FWO Post-doctoral researcher & Marie Sklodowska Curie Fellow

  • PhD Science – 2019 – Vrije Universiteit Brussel
  • MSc Earth, Life and Climate - 2013 – Utrecht University
  • BSc Earth Science – 2011 - Utrecht University


UNBIAS: Unravelling Bivalve Shell Chemistry


As a sclerochronologist, the aim of my research is to extract information about past climate on the sub-annual to decadal scale from skeletal tissues of fossil organisms, such as mollusk shells. This type of information at the human timescale is mostly missing from paleoclimate reconstructions, which often focus on long-term (thousands to millions of years) trends. This gap in our knowledge undermines our understanding of the evolution and dynamics of the climate system at this important scale, and impairs our ability to produce models for short-term climate change.

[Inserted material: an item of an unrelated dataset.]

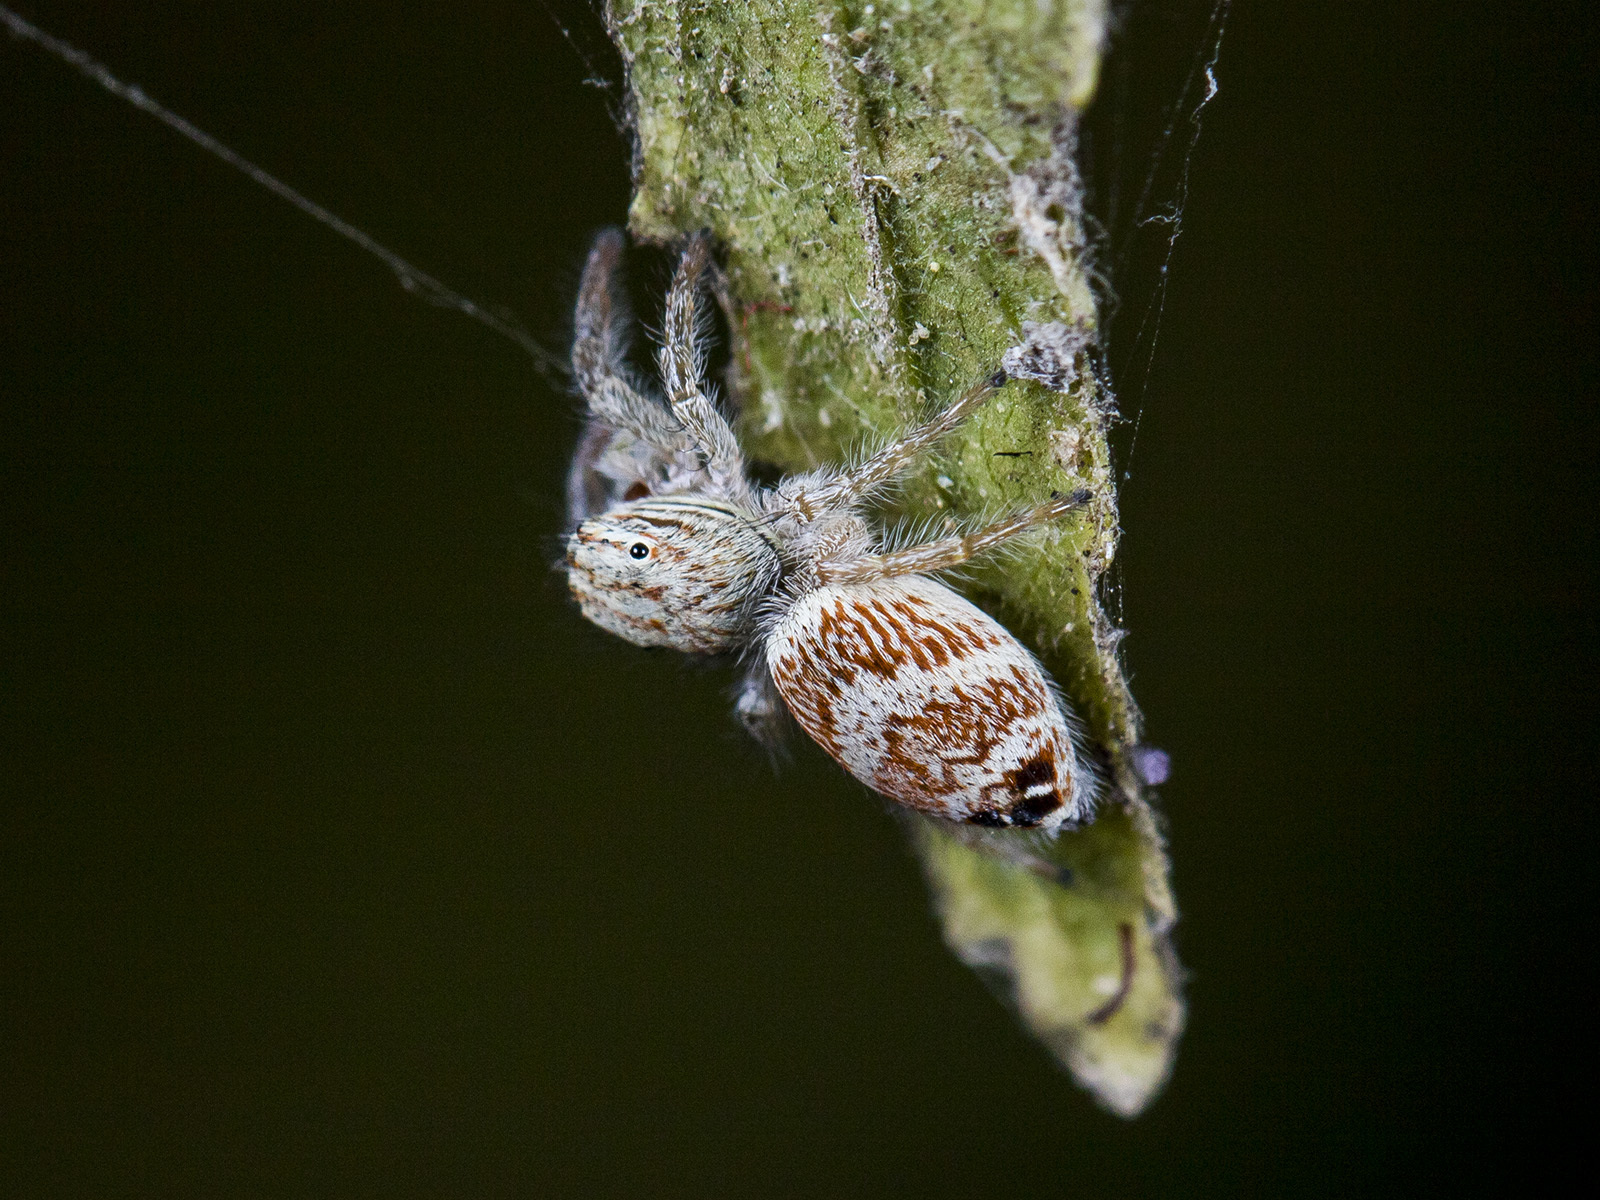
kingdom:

In this project, I collaborate with Utrecht University and the Dutch Institute for Sea Research (NIOZ) to grow bivalve mollusks under controlled conditions to study how their shells record the climate and environment they grow in. I apply a combination of new techniques such as the clumped isotope paleothermometer and high-resolution trace element analyses to characterize the chemistry of bivalve shells in great detail. This way, I will link shell chemistry to growing conditions and develop new proxies for reconstructions of sub-annual to decadal climate variability through geological history.

In a second phase of this project, these improved proxies are applied on well-preserved fossil bivalve shells from the Pliocene Warm Period, Miocene Climatic Optimum and other greenhouse climate periods. These improved reconstructions will teach us about the dynamics of greenhouse climates on the human timescale and allow us to improve our models used to project future climate.